Üsküdar Üniversitesi Merkez Yerleşkesi Nermin Tarhan Konferans Salonu’nda düzenlenen panele İstanbul İl Milli Eğitim eski Müdürü Ömer Balıbey de katıldı.
Prof. Dr. Nevzat Tarhan: “Kanıta dayalı tarihe ihtiyaç var”
Üsküdar Üniversitesi Kurucu Rektörü, Yönetim Üst Kurulu Başkanı Prof. Dr. Nevzat Tarhan, açılış konuşmasında resmi tarihin kazananların tarihi olduğunu belirterek resmi tarihin hiçbir zaman doğru tarih olmadığını, resmi tarihe karşı uçtan da aşırı yorumların yapıldığı bir tarihin ortaya çıktığını söyledi. Tarih ilminin hakikati arayıp bulma ilmi olduğunu söyleyen Prof. Dr. Nevzat Tarhan, kanıta dayalı tarihe ihtiyaç olduğunu belirterek “Kanıta dayalı tarih için de muhakkak kaynaklara bakılacak, literatürlere bakılacak, belgeler üzerinden gidilecek buna ihtiyaç var. Bunun için böyle derinliğine çalışan tarihçilere ihtiyaç var.” dedi.
Tarihi olayların arka planında nasıl bir liderlik anlayışı vardı?
2000’li yıllarda Harvard Üniversitesi’nin psiko-historia diye bir bilim dalı ortaya çıkardığını ifade eden Prof. Dr. Nevzat Tarhan, “Tarihi olaylara psikolojik bir bakış. Toplumsal olayların arka planında nasıl bir liderlik davranışı vardı? Nasıl bir toplumsal kültür vardı, davranış vardı? Neden bu olaylar oldu? Olayların bir görünen kısmı vardır bir de görünmeyen sebepleri vardır. Bunları araştırma ile ilgili bir bilim dalı ortaya çıktı. Hatta bununla ilgili 2000’li yıllarda Daniel Kahneman isimli kişi Nobel Ödülü de aldı. Mikro-iktisatla ilgili çalışmalarda çok zeki insanlar, çok büyük liderler nasıl böyle aptalca kararlar verebiliyorlar diye araştırırken bir beklenti teorisi geliştiriyor. Beklenti yönetiminin önemini anlıyor.

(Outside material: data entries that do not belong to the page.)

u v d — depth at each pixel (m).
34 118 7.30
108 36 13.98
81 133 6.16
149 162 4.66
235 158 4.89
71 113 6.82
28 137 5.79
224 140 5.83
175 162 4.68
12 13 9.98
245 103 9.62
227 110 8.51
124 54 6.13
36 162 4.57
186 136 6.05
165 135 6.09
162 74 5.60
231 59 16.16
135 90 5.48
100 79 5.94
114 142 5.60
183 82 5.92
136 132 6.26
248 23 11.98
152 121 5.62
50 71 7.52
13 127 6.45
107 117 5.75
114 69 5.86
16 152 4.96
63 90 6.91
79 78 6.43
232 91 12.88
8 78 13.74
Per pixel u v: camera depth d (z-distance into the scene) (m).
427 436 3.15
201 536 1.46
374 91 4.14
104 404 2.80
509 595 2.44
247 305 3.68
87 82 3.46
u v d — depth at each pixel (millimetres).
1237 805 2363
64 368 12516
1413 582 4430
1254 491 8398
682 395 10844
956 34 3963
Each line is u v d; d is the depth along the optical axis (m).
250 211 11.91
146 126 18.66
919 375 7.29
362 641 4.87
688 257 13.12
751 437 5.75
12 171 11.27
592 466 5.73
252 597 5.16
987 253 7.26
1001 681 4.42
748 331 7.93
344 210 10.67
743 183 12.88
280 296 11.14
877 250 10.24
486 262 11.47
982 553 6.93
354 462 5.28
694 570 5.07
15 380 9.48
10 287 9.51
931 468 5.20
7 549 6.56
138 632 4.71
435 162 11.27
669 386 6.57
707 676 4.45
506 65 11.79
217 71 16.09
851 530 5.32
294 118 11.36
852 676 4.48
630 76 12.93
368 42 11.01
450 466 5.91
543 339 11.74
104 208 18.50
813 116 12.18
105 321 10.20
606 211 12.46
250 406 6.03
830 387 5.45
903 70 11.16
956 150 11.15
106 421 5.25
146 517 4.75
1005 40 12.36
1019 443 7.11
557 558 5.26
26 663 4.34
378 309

Beklenti yönetimini doğru yaparsa kişi doğru kararlar veriyor. Yanlış yaparsa yanlış kararlar veriyor. Bu, liderlik psikolojisiyle ilgili bir durum. Daniel Kahneman’ın bu kitabı ‘Zihinsel Tuzaklar’ diye Türkçe’ye de çevrildi. Psikolog olan Kahneman’ın iktisatta yaptığı ve tarihsel olaylarla ilgili yaptığı yorumlar liderlik hatalarıyla ilgili.” dedi.
Prof. Dr. Nevzat Tarhan: “Osmanlı derin devletinin oyunu muydu?”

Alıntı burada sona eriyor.